Sezione del documento:
▶
Male anche l’Emilia-Romagna che, con poco più di mille ettari consumati, è la regione italiana col maggior consumo di suolo annuale (2023-2024), oltre a essere la regione coi valori più alti sia per le perdite, sia per gli interventi di recupero. Dai dati emerge che il suolo consumato per abitante nel 2024 è stato in regione di 453 metri quadrati, al di sopra della media nazionale di 366 metri quadrati. La percentuale di suolo consumato lo scorso anno è stato di quasi il 9% (in Italia 7%).

Le province emiliano-romagnole con la percentuale più alta di consumo sono Rimini (12,6%), poi Reggio e Modena (entrambe poco più dell’11%) e al quarto posto Ravenna (10,5%). Piacenza è invece la provincia con il maggior dato di suolo consumato pro capite nel 2024, 700 metri quadrati.

Secondo l’Ispra, un fenomeno che risulta in aumento nella regione è soprattutto quello del consumo di suolo legato alla logistica e allo sviluppo di datacenter. In tutta Italia dal 2006 a oggi le coperture artificiali riconducibili alla logistica raggiungono un totale di poco superiore ai 6.000 ettari. Sempre in Emilia-Romagna c’è l’aumento maggiore, +107 ettari, seguita da Piemonte (+74 ettari) e Lombardia (+69 ettari).

La Regione: “86% delle nuove trasformazioni è di tipo reversibile”

La Regione specifica, rispetto ai dati Ispra, che nel 2024 sono stati rinaturalizzati 143 ettari, il valore più alto tra le regioni italiane, mentre l’86% delle nuove trasformazioni è di tipo reversibile, legato a cantieri, opere lineari e impianti fotovoltaici temporanei.

“Sono dati che ci devono spingere a fare sempre meglio – afferma l’assessora all’Ambiente, Pianificazione territoriale, Mobilità e Infrastrutture Irene Priolo – La sfida non è solo ridurre il nuovo consumo, ma aumentare il ripristino e la rigenerazione delle aree già urbanizzate. È la direzione che l’Emilia-Romagna ha scelto da tempo e nella quale intendiamo proseguire con ancora più forza”.

La Regione è oggi impegnata su più fronti per rigenerare e restituire valore ai suoli compromessi.
A oggi sono 190 gli interventi di rigenerazione urbana finanziati in 173 Comuni, per un totale di 123,5 milioni di euro di contributi regionali che hanno attivato 243,5 milioni di investimenti complessivi. L’ultimo bando, approvato nel 2024, ha assegnato 26,3 milioni di euro per 28 nuovi progetti, mentre nel luglio scorso la Regione ha pubblicato un avviso dedicato alla rinaturalizzazione dei suoli degradati o in via di degrado, con risorse pari a 11,8 milioni di euro provenienti dal Fondo nazionale per il contrasto al consumo di suolo.
◀
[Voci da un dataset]
▶
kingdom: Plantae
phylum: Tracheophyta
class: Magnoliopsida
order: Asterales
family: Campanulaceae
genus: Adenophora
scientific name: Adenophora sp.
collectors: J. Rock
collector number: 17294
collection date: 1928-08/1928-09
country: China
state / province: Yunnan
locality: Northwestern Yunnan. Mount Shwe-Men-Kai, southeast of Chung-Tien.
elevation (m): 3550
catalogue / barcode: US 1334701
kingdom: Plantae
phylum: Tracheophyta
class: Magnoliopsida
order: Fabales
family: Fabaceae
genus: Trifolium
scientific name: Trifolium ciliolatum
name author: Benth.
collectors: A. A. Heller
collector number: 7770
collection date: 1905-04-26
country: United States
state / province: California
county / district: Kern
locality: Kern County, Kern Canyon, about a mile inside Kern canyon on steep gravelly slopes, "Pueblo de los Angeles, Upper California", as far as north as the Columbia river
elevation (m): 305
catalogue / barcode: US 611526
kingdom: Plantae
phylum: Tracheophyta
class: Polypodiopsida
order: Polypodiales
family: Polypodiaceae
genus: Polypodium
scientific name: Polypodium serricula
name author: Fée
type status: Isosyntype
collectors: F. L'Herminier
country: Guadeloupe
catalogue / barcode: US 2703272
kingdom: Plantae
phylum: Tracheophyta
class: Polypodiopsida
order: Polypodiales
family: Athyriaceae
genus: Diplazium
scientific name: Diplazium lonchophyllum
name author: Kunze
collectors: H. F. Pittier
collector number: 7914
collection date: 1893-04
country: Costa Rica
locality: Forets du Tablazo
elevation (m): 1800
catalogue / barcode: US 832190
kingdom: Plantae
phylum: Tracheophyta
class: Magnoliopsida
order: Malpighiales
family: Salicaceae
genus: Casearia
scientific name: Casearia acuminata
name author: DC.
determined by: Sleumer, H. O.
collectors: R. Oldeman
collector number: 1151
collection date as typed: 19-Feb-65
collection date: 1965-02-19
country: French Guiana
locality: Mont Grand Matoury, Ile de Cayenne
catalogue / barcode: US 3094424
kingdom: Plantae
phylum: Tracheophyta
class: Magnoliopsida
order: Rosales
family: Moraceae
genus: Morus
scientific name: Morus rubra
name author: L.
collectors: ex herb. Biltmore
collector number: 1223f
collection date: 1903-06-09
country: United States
◀
Fornisci il seguito del testo sul consumo di suolo in Emilia-Romagna, cominciando subito dopo la sua ultima frase. I dati costituiscono materiale a sé, distinto dal testo.

Risposta:
Priolo: “Nostro obiettivo è consumo di suolo a saldo zero”

“Il nostro obiettivo – prosegue Priolo – resta quello della legge urbanistica regionale del 2017 che punta al consumo di suolo a saldo zero. È un cambio di paradigma che sta iniziando a produrre risultati concreti, anche se la conclusione del periodo transitorio ha portato ad un’accelerazione di pratiche ferme da anni”.

La fine del periodo transitorio della legge ha portato a un taglio definitivo di 21.100 ettari di consumo di suolo sui 26.666 previsti nei Piani regolatori generali e nei Piani strutturali comunali. Di questi oltre la metà, pari a 12.380 ettari, riguardano aree potenzialmente interessate da alluvioni di media e alta pericolosità, mentre altri 1.132 ettari di previsioni insediative sono stati stralciati in zone soggette a rischio di dissesto idrogeologico.

Una parte significativa delle trasformazioni rilevate da Ispra riguarda aree agricole temporaneamente occupate da impianti fotovoltaici a terra o infrastrutture energetiche, un fenomeno che, secondo viale Aldo Moro, richiede anche un intervento nazionale.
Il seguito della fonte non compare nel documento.